Objective: Please rewrite the records below with every "photograph" changed to "image", leaving everything else as it is.

::::::::

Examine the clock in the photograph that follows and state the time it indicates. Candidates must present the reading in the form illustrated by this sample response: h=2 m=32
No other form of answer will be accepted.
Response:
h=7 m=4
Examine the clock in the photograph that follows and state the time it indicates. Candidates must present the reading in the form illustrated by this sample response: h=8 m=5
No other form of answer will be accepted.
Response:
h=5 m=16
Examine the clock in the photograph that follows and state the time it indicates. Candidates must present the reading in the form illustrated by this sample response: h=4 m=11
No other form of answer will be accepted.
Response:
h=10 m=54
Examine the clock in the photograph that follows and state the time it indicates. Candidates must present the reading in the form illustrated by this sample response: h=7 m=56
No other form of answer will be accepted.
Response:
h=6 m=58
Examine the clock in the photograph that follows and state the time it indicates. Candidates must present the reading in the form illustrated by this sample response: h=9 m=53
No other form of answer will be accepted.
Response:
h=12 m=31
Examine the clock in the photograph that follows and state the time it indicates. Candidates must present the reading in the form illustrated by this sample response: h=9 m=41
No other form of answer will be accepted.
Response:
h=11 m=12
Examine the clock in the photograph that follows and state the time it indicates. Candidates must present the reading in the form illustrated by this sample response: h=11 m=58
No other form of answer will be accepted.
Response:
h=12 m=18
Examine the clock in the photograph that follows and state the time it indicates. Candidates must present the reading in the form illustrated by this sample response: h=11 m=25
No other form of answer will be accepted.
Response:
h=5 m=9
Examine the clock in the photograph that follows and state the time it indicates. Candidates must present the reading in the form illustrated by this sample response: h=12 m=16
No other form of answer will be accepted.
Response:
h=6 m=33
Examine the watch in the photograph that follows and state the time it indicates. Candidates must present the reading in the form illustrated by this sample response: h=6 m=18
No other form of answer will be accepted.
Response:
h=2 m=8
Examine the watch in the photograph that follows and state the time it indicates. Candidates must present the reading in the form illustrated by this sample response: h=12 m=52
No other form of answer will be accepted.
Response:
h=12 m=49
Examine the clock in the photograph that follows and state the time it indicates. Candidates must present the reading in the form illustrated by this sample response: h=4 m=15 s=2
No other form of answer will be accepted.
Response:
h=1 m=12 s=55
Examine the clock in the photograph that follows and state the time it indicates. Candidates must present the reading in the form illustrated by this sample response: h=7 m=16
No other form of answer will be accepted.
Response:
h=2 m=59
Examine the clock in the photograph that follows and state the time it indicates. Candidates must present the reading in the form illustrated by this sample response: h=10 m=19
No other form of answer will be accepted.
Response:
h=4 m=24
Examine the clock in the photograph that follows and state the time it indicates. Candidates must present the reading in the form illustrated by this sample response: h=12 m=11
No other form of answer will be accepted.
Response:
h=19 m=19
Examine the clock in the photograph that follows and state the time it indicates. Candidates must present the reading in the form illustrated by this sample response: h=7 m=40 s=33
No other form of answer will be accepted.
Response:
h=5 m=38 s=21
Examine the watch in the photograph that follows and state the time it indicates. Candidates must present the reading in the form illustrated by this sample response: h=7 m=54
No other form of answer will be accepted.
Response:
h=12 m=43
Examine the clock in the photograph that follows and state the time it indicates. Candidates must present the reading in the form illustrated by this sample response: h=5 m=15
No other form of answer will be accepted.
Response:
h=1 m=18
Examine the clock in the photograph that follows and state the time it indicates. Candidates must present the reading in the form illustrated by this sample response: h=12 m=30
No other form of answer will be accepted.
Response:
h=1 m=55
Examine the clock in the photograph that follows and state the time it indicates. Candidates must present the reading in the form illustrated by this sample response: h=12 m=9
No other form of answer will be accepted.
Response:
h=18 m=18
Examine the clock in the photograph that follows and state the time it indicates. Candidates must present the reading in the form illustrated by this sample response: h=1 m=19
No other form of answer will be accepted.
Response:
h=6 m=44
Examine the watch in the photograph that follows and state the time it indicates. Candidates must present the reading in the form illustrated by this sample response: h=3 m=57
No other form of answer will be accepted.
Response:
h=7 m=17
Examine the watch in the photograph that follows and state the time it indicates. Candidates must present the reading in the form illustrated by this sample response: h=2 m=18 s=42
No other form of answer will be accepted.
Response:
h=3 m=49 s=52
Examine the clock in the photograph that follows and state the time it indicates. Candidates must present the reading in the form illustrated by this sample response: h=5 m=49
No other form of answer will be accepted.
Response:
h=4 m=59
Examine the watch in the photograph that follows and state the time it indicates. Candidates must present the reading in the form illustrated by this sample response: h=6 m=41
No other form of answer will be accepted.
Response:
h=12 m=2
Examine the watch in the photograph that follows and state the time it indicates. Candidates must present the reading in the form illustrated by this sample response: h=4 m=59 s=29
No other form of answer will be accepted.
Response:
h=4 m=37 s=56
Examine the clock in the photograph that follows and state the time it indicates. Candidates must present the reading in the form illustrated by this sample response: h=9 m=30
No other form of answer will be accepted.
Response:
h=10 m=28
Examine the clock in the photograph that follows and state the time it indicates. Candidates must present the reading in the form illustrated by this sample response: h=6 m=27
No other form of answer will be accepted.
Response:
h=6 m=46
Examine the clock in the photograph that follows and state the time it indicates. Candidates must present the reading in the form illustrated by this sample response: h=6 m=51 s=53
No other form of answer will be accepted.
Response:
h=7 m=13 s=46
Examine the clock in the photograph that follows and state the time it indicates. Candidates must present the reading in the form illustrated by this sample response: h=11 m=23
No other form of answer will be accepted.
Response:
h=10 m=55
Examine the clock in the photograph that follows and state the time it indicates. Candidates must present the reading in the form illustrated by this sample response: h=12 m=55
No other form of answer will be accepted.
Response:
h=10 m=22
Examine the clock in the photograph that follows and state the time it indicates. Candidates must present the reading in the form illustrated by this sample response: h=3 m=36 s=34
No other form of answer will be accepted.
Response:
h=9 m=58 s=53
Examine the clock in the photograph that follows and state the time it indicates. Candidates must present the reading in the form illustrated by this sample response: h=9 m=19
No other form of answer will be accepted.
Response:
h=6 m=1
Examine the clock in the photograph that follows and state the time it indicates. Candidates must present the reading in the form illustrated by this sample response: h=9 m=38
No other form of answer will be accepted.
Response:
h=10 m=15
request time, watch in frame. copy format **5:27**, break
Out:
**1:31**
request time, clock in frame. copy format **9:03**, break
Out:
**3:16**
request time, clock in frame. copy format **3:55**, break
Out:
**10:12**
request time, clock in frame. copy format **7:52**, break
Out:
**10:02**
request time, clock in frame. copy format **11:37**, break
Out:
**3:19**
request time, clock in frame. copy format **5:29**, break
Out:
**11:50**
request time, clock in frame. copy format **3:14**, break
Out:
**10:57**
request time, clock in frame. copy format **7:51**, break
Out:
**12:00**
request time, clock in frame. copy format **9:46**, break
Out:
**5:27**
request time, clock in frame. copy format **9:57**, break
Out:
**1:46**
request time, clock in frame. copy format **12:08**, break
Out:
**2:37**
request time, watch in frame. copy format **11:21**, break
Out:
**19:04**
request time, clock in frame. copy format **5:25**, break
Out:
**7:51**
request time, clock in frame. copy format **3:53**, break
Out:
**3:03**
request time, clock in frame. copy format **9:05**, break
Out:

::::::::

Solution to this exercise:
Examine the clock in the image that follows and state the time it indicates. Candidates must present the reading in the form illustrated by this sample response: h=2 m=32
No other form of answer will be accepted.
Response:
h=7 m=4
Examine the clock in the image that follows and state the time it indicates. Candidates must present the reading in the form illustrated by this sample response: h=8 m=5
No other form of answer will be accepted.
Response:
h=5 m=16
Examine the clock in the image that follows and state the time it indicates. Candidates must present the reading in the form illustrated by this sample response: h=4 m=11
No other form of answer will be accepted.
Response:
h=10 m=54
Examine the clock in the image that follows and state the time it indicates. Candidates must present the reading in the form illustrated by this sample response: h=7 m=56
No other form of answer will be accepted.
Response:
h=6 m=58
Examine the clock in the image that follows and state the time it indicates. Candidates must present the reading in the form illustrated by this sample response: h=9 m=53
No other form of answer will be accepted.
Response:
h=12 m=31
Examine the clock in the image that follows and state the time it indicates. Candidates must present the reading in the form illustrated by this sample response: h=9 m=41
No other form of answer will be accepted.
Response:
h=11 m=12
Examine the clock in the image that follows and state the time it indicates. Candidates must present the reading in the form illustrated by this sample response: h=11 m=58
No other form of answer will be accepted.
Response:
h=12 m=18
Examine the clock in the image that follows and state the time it indicates. Candidates must present the reading in the form illustrated by this sample response: h=11 m=25
No other form of answer will be accepted.
Response:
h=5 m=9
Examine the clock in the image that follows and state the time it indicates. Candidates must present the reading in the form illustrated by this sample response: h=12 m=16
No other form of answer will be accepted.
Response:
h=6 m=33
Examine the watch in the image that follows and state the time it indicates. Candidates must present the reading in the form illustrated by this sample response: h=6 m=18
No other form of answer will be accepted.
Response:
h=2 m=8
Examine the watch in the image that follows and state the time it indicates. Candidates must present the reading in the form illustrated by this sample response: h=12 m=52
No other form of answer will be accepted.
Response:
h=12 m=49
Examine the clock in the image that follows and state the time it indicates. Candidates must present the reading in the form illustrated by this sample response: h=4 m=15 s=2
No other form of answer will be accepted.
Response:
h=1 m=12 s=55
Examine the clock in the image that follows and state the time it indicates. Candidates must present the reading in the form illustrated by this sample response: h=7 m=16
No other form of answer will be accepted.
Response:
h=2 m=59
Examine the clock in the image that follows and state the time it indicates. Candidates must present the reading in the form illustrated by this sample response: h=10 m=19
No other form of answer will be accepted.
Response:
h=4 m=24
Examine the clock in the image that follows and state the time it indicates. Candidates must present the reading in the form illustrated by this sample response: h=12 m=11
No other form of answer will be accepted.
Response:
h=19 m=19
Examine the clock in the image that follows and state the time it indicates. Candidates must present the reading in the form illustrated by this sample response: h=7 m=40 s=33
No other form of answer will be accepted.
Response:
h=5 m=38 s=21
Examine the watch in the image that follows and state the time it indicates. Candidates must present the reading in the form illustrated by this sample response: h=7 m=54
No other form of answer will be accepted.
Response:
h=12 m=43
Examine the clock in the image that follows and state the time it indicates. Candidates must present the reading in the form illustrated by this sample response: h=5 m=15
No other form of answer will be accepted.
Response:
h=1 m=18
Examine the clock in the image that follows and state the time it indicates. Candidates must present the reading in the form illustrated by this sample response: h=12 m=30
No other form of answer will be accepted.
Response:
h=1 m=55
Examine the clock in the image that follows and state the time it indicates. Candidates must present the reading in the form illustrated by this sample response: h=12 m=9
No other form of answer will be accepted.
Response:
h=18 m=18
Examine the clock in the image that follows and state the time it indicates. Candidates must present the reading in the form illustrated by this sample response: h=1 m=19
No other form of answer will be accepted.
Response:
h=6 m=44
Examine the watch in the image that follows and state the time it indicates. Candidates must present the reading in the form illustrated by this sample response: h=3 m=57
No other form of answer will be accepted.
Response:
h=7 m=17
Examine the watch in the image that follows and state the time it indicates. Candidates must present the reading in the form illustrated by this sample response: h=2 m=18 s=42
No other form of answer will be accepted.
Response:
h=3 m=49 s=52
Examine the clock in the image that follows and state the time it indicates. Candidates must present the reading in the form illustrated by this sample response: h=5 m=49
No other form of answer will be accepted.
Response:
h=4 m=59
Examine the watch in the image that follows and state the time it indicates. Candidates must present the reading in the form illustrated by this sample response: h=6 m=41
No other form of answer will be accepted.
Response:
h=12 m=2
Examine the watch in the image that follows and state the time it indicates. Candidates must present the reading in the form illustrated by this sample response: h=4 m=59 s=29
No other form of answer will be accepted.
Response:
h=4 m=37 s=56
Examine the clock in the image that follows and state the time it indicates. Candidates must present the reading in the form illustrated by this sample response: h=9 m=30
No other form of answer will be accepted.
Response:
h=10 m=28
Examine the clock in the image that follows and state the time it indicates. Candidates must present the reading in the form illustrated by this sample response: h=6 m=27
No other form of answer will be accepted.
Response:
h=6 m=46
Examine the clock in the image that follows and state the time it indicates. Candidates must present the reading in the form illustrated by this sample response: h=6 m=51 s=53
No other form of answer will be accepted.
Response:
h=7 m=13 s=46
Examine the clock in the image that follows and state the time it indicates. Candidates must present the reading in the form illustrated by this sample response: h=11 m=23
No other form of answer will be accepted.
Response:
h=10 m=55
Examine the clock in the image that follows and state the time it indicates. Candidates must present the reading in the form illustrated by this sample response: h=12 m=55
No other form of answer will be accepted.
Response:
h=10 m=22
Examine the clock in the image that follows and state the time it indicates. Candidates must present the reading in the form illustrated by this sample response: h=3 m=36 s=34
No other form of answer will be accepted.
Response:
h=9 m=58 s=53
Examine the clock in the image that follows and state the time it indicates. Candidates must present the reading in the form illustrated by this sample response: h=9 m=19
No other form of answer will be accepted.
Response:
h=6 m=1
Examine the clock in the image that follows and state the time it indicates. Candidates must present the reading in the form illustrated by this sample response: h=9 m=38
No other form of answer will be accepted.
Response:
h=10 m=15
request time, watch in frame. copy format **5:27**, break
Out:
**1:31**
request time, clock in frame. copy format **9:03**, break
Out:
**3:16**
request time, clock in frame. copy format **3:55**, break
Out:
**10:12**
request time, clock in frame. copy format **7:52**, break
Out:
**10:02**
request time, clock in frame. copy format **11:37**, break
Out:
**3:19**
request time, clock in frame. copy format **5:29**, break
Out:
**11:50**
request time, clock in frame. copy format **3:14**, break
Out:
**10:57**
request time, clock in frame. copy format **7:51**, break
Out:
**12:00**
request time, clock in frame. copy format **9:46**, break
Out:
**5:27**
request time, clock in frame. copy format **9:57**, break
Out:
**1:46**
request time, clock in frame. copy format **12:08**, break
Out:
**2:37**
request time, watch in frame. copy format **11:21**, break
Out:
**19:04**
request time, clock in frame. copy format **5:25**, break
Out:
**7:51**
request time, clock in frame. copy format **3:53**, break
Out:
**3:03**
request time, clock in frame. copy format **9:05**, break
Out:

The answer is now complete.